The only time I reinstalled after a virus was on a severely infected laptop with well over 100 viruses on it, and even then I killed most of them.

theheyes · 17 May 2009 at 22:24

Mackass said:
However, which would be the more probable option? Running Malwarebytes in safe mode or running Malwarebytes with system restore disabled?

Depends really, try safemode first though. Disabling system restore will get rid of your restore points but to be honest in this instance you might not even have an option.

miniyazz · 17 May 2009 at 23:46

spleenharvester said:
Well that's a bit sudden isn't it The only time I reinstalled after a virus was on a severely infected laptop with well over 100 viruses on it, and even then I killed most of them.

It's like someone else posted earlier today, can't remember which thread. Once a system's been compromised by a virus, even temporarily, any time you do anything secure thereafter (online banking, even checking email) there's a chance that while compromised, other virus/spyware got in, so you're at greater risk of fraud/identity theft as long as you use that computer. Even once the original infection has been eradicated.

JonJ678 · 18 May 2009 at 01:53

I agree with miniyazz here, though Windows forums are hardly where I'm normally found. Once you've been infected once, trust in the system is lost. As reinstalling doesn't take very long, and virus hunting can do, it is also occasionally faster.

I still think the best answer is to keep windows offline, and deprive it of any access to the internet. Not very practical, but it does work rather well

Cob · 18 May 2009 at 09:21

Mackass said:
, which would be the more probable option? Running Malwarebytes in safe mode or running Malwarebytes with system restore disabled?

Both.

Disable SR, and then boot into safe mode and run a scan.

NathanE · 18 May 2009 at 09:35

Personally I think reinstalling the whole PC over a simple IE Browser Helper Object (BHO.. that's what BHO stands for) is a retarded idea. Malwarebytes is clearly just detecting something using a heuristic match. It's not even 100% sure about it.

Use Sysinternals Autoruns to get a clearer picture of what's on your machine. If your machine is 32-bit you can also give Rootkitrevealer and GMER a go just to make sure there's nothing hiding away in a kernel driver.

JonJ678 said:
As reinstalling doesn't take very long

Speak for yourself...

Mackass · 18 May 2009 at 15:22

I've disabled system restore and have run a scan in safe mode. However as before, the Trojan.BHO still comes up in Malwarebytes upon rebooting the system.

Are there any other methods to get rid of this Trojan.BHO? I'm sure it can be dealt with without restoring? Which is something I don't want to do as I've not got much time with exams around the corner.

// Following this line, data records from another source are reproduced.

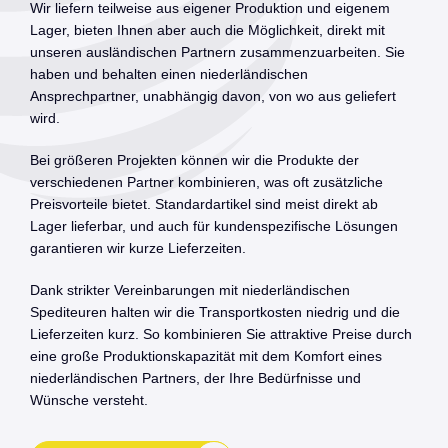
Wir liefern teilweise aus eigener Produktion und eigenem
Lager, bieten Ihnen aber auch die Möglichkeit, direkt mit
unseren ausländischen Partnern zusammenzuarbeiten. Sie
haben und behalten einen niederländischen
Ansprechpartner, unabhängig davon, von wo aus geliefert
wird.
Bei größeren Projekten können wir die Produkte der
verschiedenen Partner kombinieren, was oft zusätzliche
Preisvorteile bietet. Standardartikel sind meist direkt ab
Lager lieferbar, und auch für kundenspezifische Lösungen
garantieren wir kurze Lieferzeiten.
Dank strikter Vereinbarungen mit niederländischen
Spediteuren halten wir die Transportkosten niedrig und die
Lieferzeiten kurz. So kombinieren Sie attraktive Preise durch
eine große Produktionskapazität mit dem Komfort eines
niederländischen Partners, der Ihre Bedürfnisse und
Wünsche versteht.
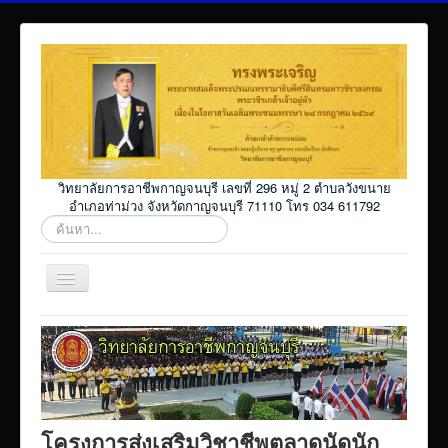
วิทยาลัยการอาชีพกาญจนบุรี เลขที่ 296 หมู่ 2 ตำบลวังขนาย
อำเภอท่าม่วง จังหวัดกาญจนบุรี 71110 โทร 034 611792
ค้นหา...
สลับ
เน
วิ
Home
เก
ชั่น
โปรแกรม ศธ02 ออนไลน์
Elearning_kicec
Facebookงานประชาสัมพันธ์
โครงการส่งเสริมวิชาชีพตลาดนัดนัก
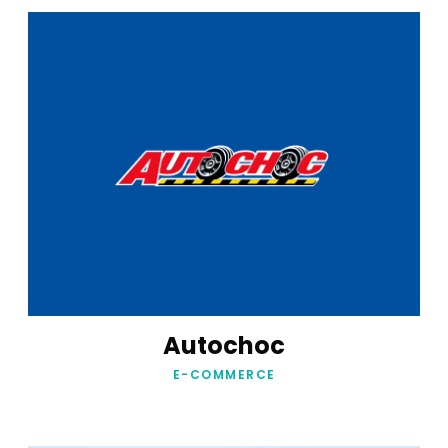
Autochoc
E-COMMERCE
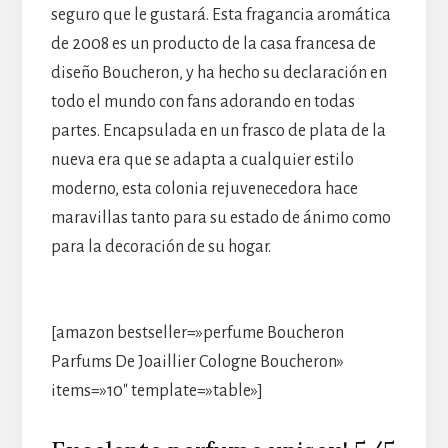
seguro que le gustará. Esta fragancia aromática
de 2008 es un producto de la casa francesa de
diseño Boucheron, y ha hecho su declaración en
todo el mundo con fans adorando en todas
partes. Encapsulada en un frasco de plata de la
nueva era que se adapta a cualquier estilo
moderno, esta colonia rejuvenecedora hace
maravillas tanto para su estado de ánimo como
para la decoración de su hogar.
[amazon bestseller=»perfume Boucheron
Parfums De Joaillier Cologne Boucheron»
items=»10″ template=»table»]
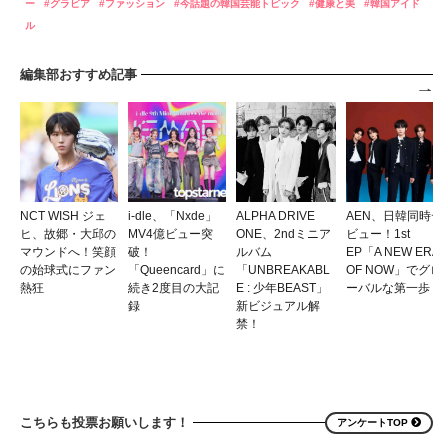
ー
グラビア
ファッション
今話題の韓国芸能トピック
健康と美
韓国アイド
ル
編集部おすすめ記事
NCT WISH ジェ
i-dle、「Nxde」
ALPHA DRIVE
AEN、日韓同時デ
ヒ、故郷・大邱の
MV4億ビュー突
ONE、2ndミニア
ビュー！1st
マウンドへ！笑顔
破！
ルバム
EP「A NEW ERA
の始球式にファン
「Queencard」に
「UNBREAKABL
OF NOW」でグロ
熱狂
続き2度目の大記
E : 少年BEAST」
ーバルな第一歩
録
新ビジュアル解
禁！
こちらも投票お願いします！
アンケートTOP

AMG · 18 May 2009 at 15:48

yeah reinstalling windows does it takes me like 3 hours just ot get it game ready again

I think that your anti spyware sprogram is having a fit over nothing, try submitting the so called infection to the company of your anti spyware program see if it acutrly is a infenstion or the herstic engine is matching it as mailcuis (false alarm)

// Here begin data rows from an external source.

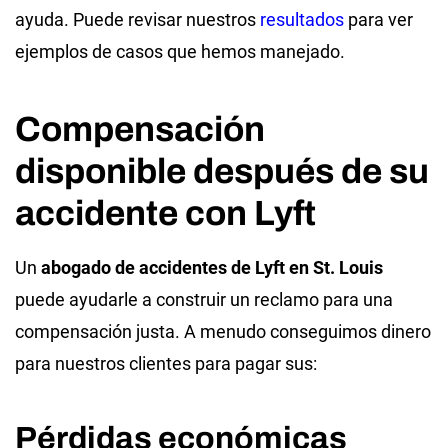
ayuda. Puede revisar nuestros
resultados
para ver
ejemplos de casos que hemos manejado.
Compensación
disponible después de su
accidente con Lyft
Un
abogado de accidentes de Lyft en St. Louis
puede ayudarle a construir un reclamo para una
compensación justa. A menudo conseguimos dinero
para nuestros clientes para pagar sus:
Pérdidas económicas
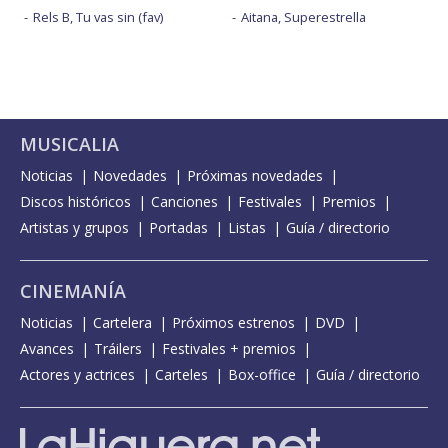
Rels B, Tu vas sin (fav)
Aitana, Superestrella
MUSICALIA
Noticias
Novedades
Próximas novedades
Discos históricos
Canciones
Festivales
Premios
Artistas y grupos
Portadas
Listas
Guía / directorio
CINEMANÍA
Noticias
Cartelera
Próximos estrenos
DVD
Avances
Tráilers
Festivales + premios
Actores y actrices
Carteles
Box-office
Guía / directorio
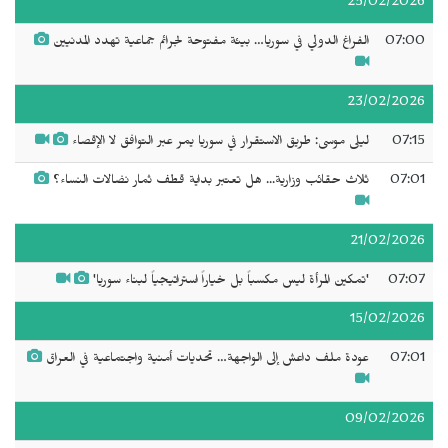
25/02/2026
07:00
الفراغ الدولي في سوريا… بيئة مفتوحة لجرائم جماعية تهدد المدنيين
23/02/2026
07:15
ليلى موسى: طريق الاستقرار في سوريا يمر عبر التوافق لا الإقصاء
07:01
ثلاث حقائب وزارية... هل تعتبر بداية قطف ثمار نضالات النساء؟
21/02/2026
07:07
'تمكين المرأة ليس مكسباً بل خياراً استراتيجياً لبناء سوريا'
15/02/2026
07:01
عودة ملف داعش إلى الواجهة… تحديات أمنية واجتماعية في العراق
09/02/2026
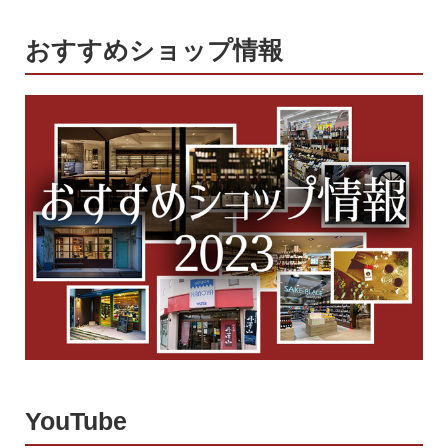
おすすめショップ情報
YouTube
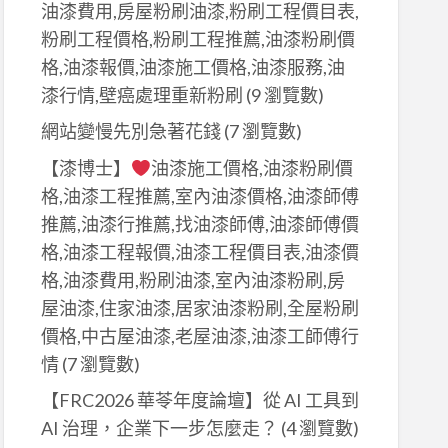
油漆費用,房屋粉刷油漆,粉刷工程價目表,
粉刷工程價格,粉刷工程推薦,油漆粉刷價
格,油漆報價,油漆施工價格,油漆服務,油
漆行情,壁癌處理重新粉刷
(9 瀏覽數)
網站變慢先別急著花錢
(7 瀏覽數)
【漆博士】
油漆施工價格,油漆粉刷價
格,油漆工程推薦,室內油漆價格,油漆師傅
推薦,油漆行推薦,找油漆師傅,油漆師傅價
格,油漆工程報價,油漆工程價目表,油漆價
格,油漆費用,粉刷油漆,室內油漆粉刷,房
屋油漆,住家油漆,居家油漆粉刷,全屋粉刷
價格,中古屋油漆,老屋油漆,油漆工師傅行
情
(7 瀏覽數)
【FRC2026 華苓年度論壇】從 AI 工具到
AI 治理，企業下一步怎麼走？
(4 瀏覽數)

Dano · 18 May 2009 at 15:55

Turn off all the browser helpers in IE and try again.

Mackass · 18 May 2009 at 20:04

Is that the 'Manage Add-Ons' section in IE?

If so, I just disabled all browser related add-ons, with only activex add-ons enabled, and the result is the same, the Trojan.BHO doesn't seem to be going.

Any other suggestions? :/

If worse comes to worse I will reinstall vista, however i won't be getting round to doing that for another 2-3 weeks due to exams.

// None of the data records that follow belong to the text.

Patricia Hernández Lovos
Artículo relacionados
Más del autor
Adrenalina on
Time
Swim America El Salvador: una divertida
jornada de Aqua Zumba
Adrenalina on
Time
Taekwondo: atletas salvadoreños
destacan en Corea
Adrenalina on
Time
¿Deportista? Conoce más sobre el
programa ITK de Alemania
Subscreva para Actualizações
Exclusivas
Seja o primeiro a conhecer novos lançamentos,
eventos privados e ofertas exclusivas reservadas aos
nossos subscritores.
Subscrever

NathanE · 18 May 2009 at 21:01

Get me VNC or RDP or Radmin remote access to your PC and I will take a look if you want...

Lemons_Mufc · 18 May 2009 at 21:16

damn.. that trojan drived me nuts ended up reformating.. after trying everything and most of the above

Mackass · 21 May 2009 at 19:17

I think I've managed to get rid of it.

Malwarebytes couldn't delete it. So tried manually deleting that registry value but it kept giving me an error "Cannot delete 376892ae-1825-4e5f-9f85-23f9640051cc error while deleting key".

So I came across this website which mentioned about taking ownership of the registry key. I followed those steps and managed to delete the whole registry value.

Anyways, I've just ran Malwarebytes again and it picked up nothing, so I am guessing it's 100% gone?